Total nitrogen 23.80

Ammonium nitrogen 0.20

Carbamide nitrogen 4.34
2ö nitrogen from IBDH and minor cor.densater. 19.26

Hot water insoluble nitrogen 0.10

Sulfate 4.22

Water 21.58

The measured pH of a 10% suspension of the reaction product is 1.2. It becomes common then passed through the neutralizer and dryer.

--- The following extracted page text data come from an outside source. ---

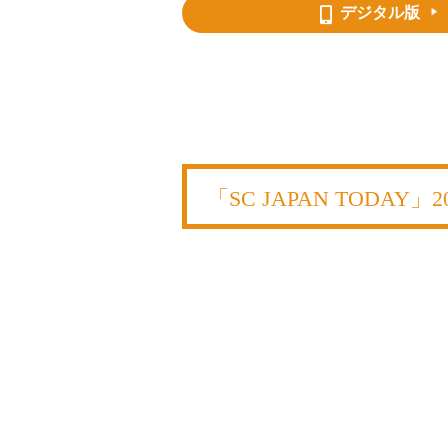
デジタル版
「SC JAPAN TODAY」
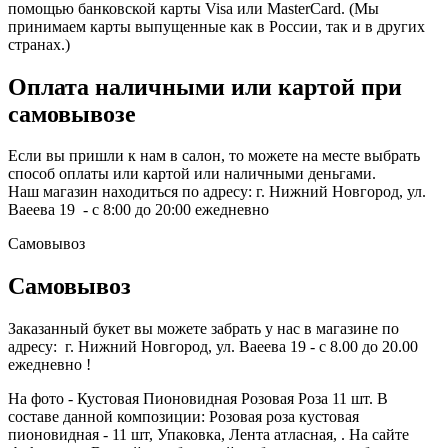
помощью банковской карты Visa или MasterCard. (Мы
принимаем карты выпущенные как в России, так и в других
странах.)
Оплата наличными или картой при
самовывозе
Если вы пришли к нам в салон, то можете на месте выбрать
способ оплаты или картой или наличными деньгами.
Наш магазин находиться по адресу: г. Нижний Новгород, ул.
Ваеева 19 - с 8:00 до 20:00 ежедневно
Самовывоз
Самовывоз
Заказанный букет вы можете забрать у нас в магазине по
адресу: г. Нижний Новгород, ул. Ваеева 19 - с 8.00 до 20.00
ежедневно !
На фото - Кустовая Пионовидная Розовая Роза 11 шт. В
составе данной композиции: Розовая роза кустовая
пионовидная - 11 шт, Упаковка, Лента атласная, . На сайте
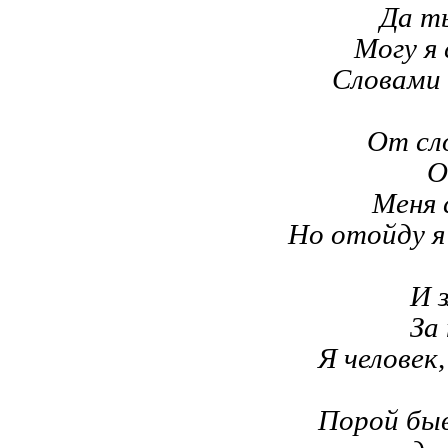
Да т
Могу я
Словами 
От сл
О
Меня 
Но отойду я
И 
За 
Я человек
Порой быв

The residence time behavior is determined during continuous operation. To do this, dissolve 280 g of potassium sulfate in 1400 ml of 80 ° C hot water and press the solution within 20 seconds using nitrogen "into the reactor area, where urea solution, isobutyraldehyde and sulfuric acid come together. To determine potassium by flame photometry or atomic absorption, the A good sample was taken and left the reactor, the total observation period was 38 minutes.
The analyzes give the K ₂ SO ₄ amounts per 20.834 kg of product:

30.063 g, 31.219 g, 25.438 g, 25.438 g, 18.500 g, 16.188 g, 16.188 g, 13.875 g, 13.875 g, 11.563 g, 11.563 g, 9.250 g, 9.250 g, 9.250 g, 9.250 g, 5 J96 g. 5,396 g. 5,396 g. 3,469 g.

This results in:
Σ ^K : SO4 = 270.567 g.

The formulas given above can be used to calculate:

Mean residence time; 14.0 minutes

J5 variance tr 98.844

a ¹ Ir 0.505

Bodenstein number Bo 2.3

equivalent stirred kettle Λ '2

A comparison of the analytical composition according to Examples 1 and 2 according to the invention Procedure obtained products with that of the product obtained according to the comparative example show clearly shows that the proportion of the desired IBDH nitrogen is greatly increased, while conversely dei The content of undesired ammonium and carbamide nitrogen is greatly reduced.

1 sheet of drawings

Claims (1)

Claim: Process for the production of isobutylenediurea by reaction of aqueous urea solutions, which have a urea content of 60 to 90 wt .-% and a pH of 2.5 to 4, with isobutyraldehyde at temperatures of 40-90 ⁰ C, and neutralization of the obtained Reaction mixture to pH values of 5 to 8, characterized in that the reaction is carried out in a reaction zone while maintaining an average residence time of 3 to 10 minutes and a residence time behavior which is characterized by a Bodenstein number of 12 to 26, and the resulting The reaction mixture is neutralized in an immediately adjoining neutralization zone while maintaining the same residence times and the same residence time behavior at temperatures of 55-75 ° C.